§ **TRECHO SELECIONADO**
- - - -
O aumento do número de casos é tanto resultado de uma política agressiva de testes em massa, quanto da presença mais forte do vírus entre as populações mais vulneráveis. "Uma coisa que as pandemias fazem é tirar vantagem das disparidades e amplificá-las", disse Nkengasong, dos CDC África. "Eu me preocupo que isso ocorra cada vez mais em muitas capitais circundadas por favelas."
Em discurso transmitido pela TV no fim de julho, Ramaphosa também anunciou a expansão de um programa multibilionário de alívio ao coronavírus e a intensificação da luta contra a corrupção e fraudes no fornecimento de auxílio.
Uganda e Ruanda, dois bons exemplos
Especialistas em saúde e os CDC África elogiaram Uganda por conseguir segurar as taxas de covid-19, apesar do aumento em outras partes do continente.
Até agora, Uganda acumulou 1.140 casos confirmados e registrou apenas duas mortes, graças a uma política de isolamento muito rigorosa, de acordo com o professor Yap Boum, representante da África para o Epicenter, o braço de pesquisa dos Médicos Sem Fronteiras (MSF): "A estratégia de testes de Uganda está dando frutos, com apenas pouco mais de mil casos nos quase seis meses do surto. Para um país tão grande, é bastante impressionante."
Os CDC África também elogiaram a parceria de Ruanda para acelerar a plataforma Pacto para Aceleração de Testagem de Covid (Pact, na sigla em inglês), que promove testes eficientes e rastreamento de contatos.
- - - -
§ **TRABALHO SOLICITADO**
Extraia do trecho sobre a covid-19 na África, sem qualquer alteração, a parte que se inicia com as palavras "Uganda e Ruanda, dois" e se encerra com "partes do continente.".
- - - -
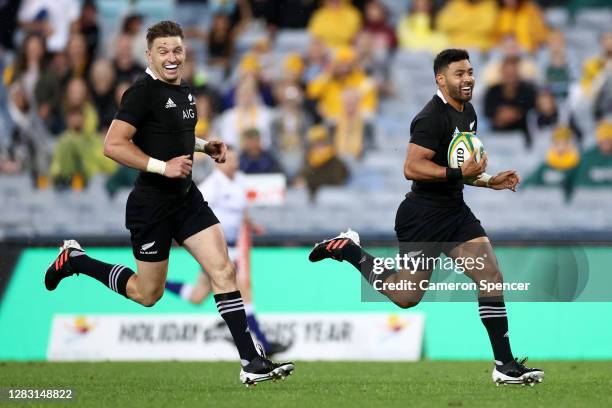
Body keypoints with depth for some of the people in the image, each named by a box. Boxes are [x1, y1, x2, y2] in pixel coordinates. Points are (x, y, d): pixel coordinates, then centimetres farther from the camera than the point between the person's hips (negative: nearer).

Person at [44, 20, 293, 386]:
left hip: (187, 197, 7)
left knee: (224, 271, -5)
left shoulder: (184, 91, 9)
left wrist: (205, 146, 10)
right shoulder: (143, 92, -17)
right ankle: (74, 260, 29)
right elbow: (113, 145, -23)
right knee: (147, 294, 7)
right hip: (152, 203, -7)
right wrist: (163, 166, -25)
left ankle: (251, 361, -5)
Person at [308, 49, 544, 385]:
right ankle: (348, 250, 21)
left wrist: (489, 181, 14)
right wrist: (460, 173, -31)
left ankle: (505, 365, -2)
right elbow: (412, 168, -26)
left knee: (491, 277, -5)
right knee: (406, 297, 0)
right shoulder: (432, 118, -18)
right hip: (423, 216, -8)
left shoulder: (468, 112, 12)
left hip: (455, 211, 8)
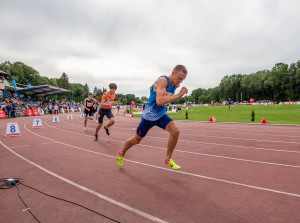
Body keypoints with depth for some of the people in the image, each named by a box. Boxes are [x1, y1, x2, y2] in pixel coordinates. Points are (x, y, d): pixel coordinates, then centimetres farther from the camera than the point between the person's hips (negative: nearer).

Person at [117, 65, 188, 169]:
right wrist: (178, 95, -39)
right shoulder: (162, 80, -25)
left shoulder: (176, 85, 1)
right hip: (149, 116, -6)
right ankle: (121, 154, 39)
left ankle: (168, 160, -1)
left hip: (161, 115, 6)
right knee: (136, 139, 10)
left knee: (175, 131, -17)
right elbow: (159, 101, -38)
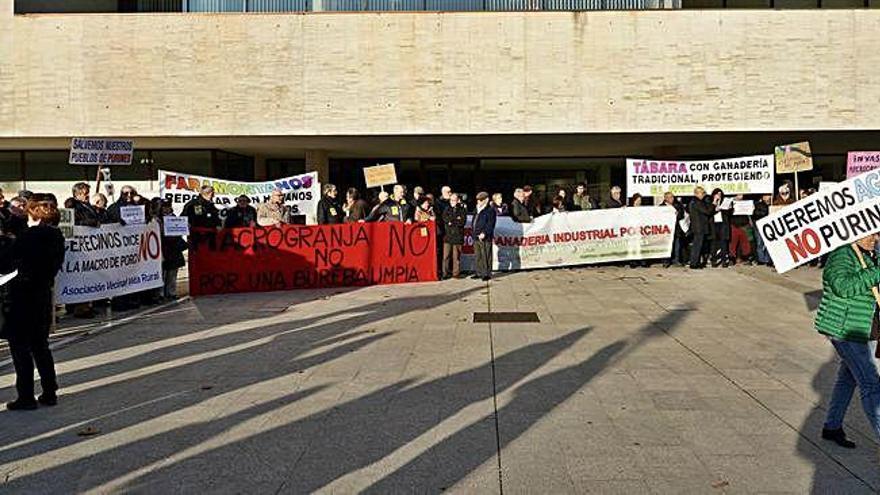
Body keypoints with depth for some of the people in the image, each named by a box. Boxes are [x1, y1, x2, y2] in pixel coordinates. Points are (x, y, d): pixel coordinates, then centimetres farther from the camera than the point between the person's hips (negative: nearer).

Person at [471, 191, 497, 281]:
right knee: (477, 256, 12)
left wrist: (484, 233, -22)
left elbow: (490, 224, -14)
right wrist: (473, 232, 13)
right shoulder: (477, 210, 18)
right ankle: (479, 273, 21)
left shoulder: (490, 210, -7)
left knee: (486, 256, -5)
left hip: (485, 238, -9)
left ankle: (487, 274, 0)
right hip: (476, 237, 9)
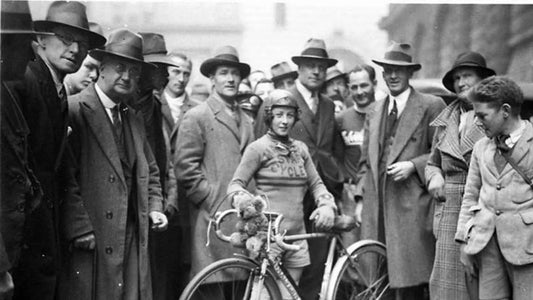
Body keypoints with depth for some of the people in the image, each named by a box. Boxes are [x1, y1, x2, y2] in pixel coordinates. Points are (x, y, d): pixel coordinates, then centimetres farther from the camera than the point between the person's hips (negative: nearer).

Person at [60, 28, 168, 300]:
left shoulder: (135, 119, 18)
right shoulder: (74, 111, -8)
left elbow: (150, 172, 28)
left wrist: (154, 208, 13)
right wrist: (79, 228, -18)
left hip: (133, 241, 7)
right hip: (90, 243, -7)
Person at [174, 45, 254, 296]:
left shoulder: (245, 121, 19)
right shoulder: (197, 117, -1)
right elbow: (185, 169, -7)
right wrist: (214, 202, -9)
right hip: (213, 217, -6)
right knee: (212, 289, -5)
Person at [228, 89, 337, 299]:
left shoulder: (300, 149, 13)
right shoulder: (258, 148, -2)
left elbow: (315, 183, 16)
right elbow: (236, 184, -4)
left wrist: (327, 205, -3)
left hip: (296, 235, 5)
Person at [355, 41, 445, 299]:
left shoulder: (431, 106, 2)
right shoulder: (374, 113, 20)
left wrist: (413, 166, -13)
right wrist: (362, 198, 11)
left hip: (412, 205, -5)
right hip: (377, 206, 5)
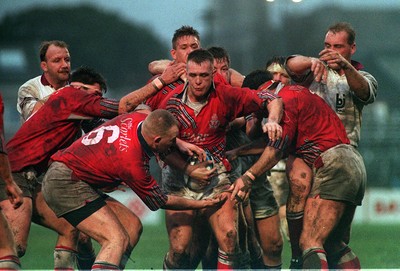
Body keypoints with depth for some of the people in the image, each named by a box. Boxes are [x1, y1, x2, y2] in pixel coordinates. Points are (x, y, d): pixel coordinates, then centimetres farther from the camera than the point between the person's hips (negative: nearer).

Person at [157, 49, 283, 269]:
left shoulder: (225, 96, -6)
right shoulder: (171, 102, -4)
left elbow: (271, 101, -1)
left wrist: (272, 120, -22)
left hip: (215, 176, 0)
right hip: (179, 181, 0)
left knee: (228, 237, -18)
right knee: (178, 248, -10)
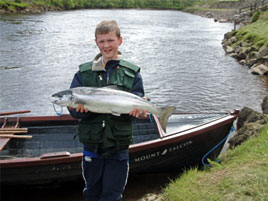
- - - -
§ **EXERCÍCIO CONCLUÍDO**
Uganda e Ruanda, dois bons exemplos
Especialistas em saúde e os CDC África elogiaram Uganda por conseguir segurar as taxas de covid-19, apesar do aumento em outras partes do continente.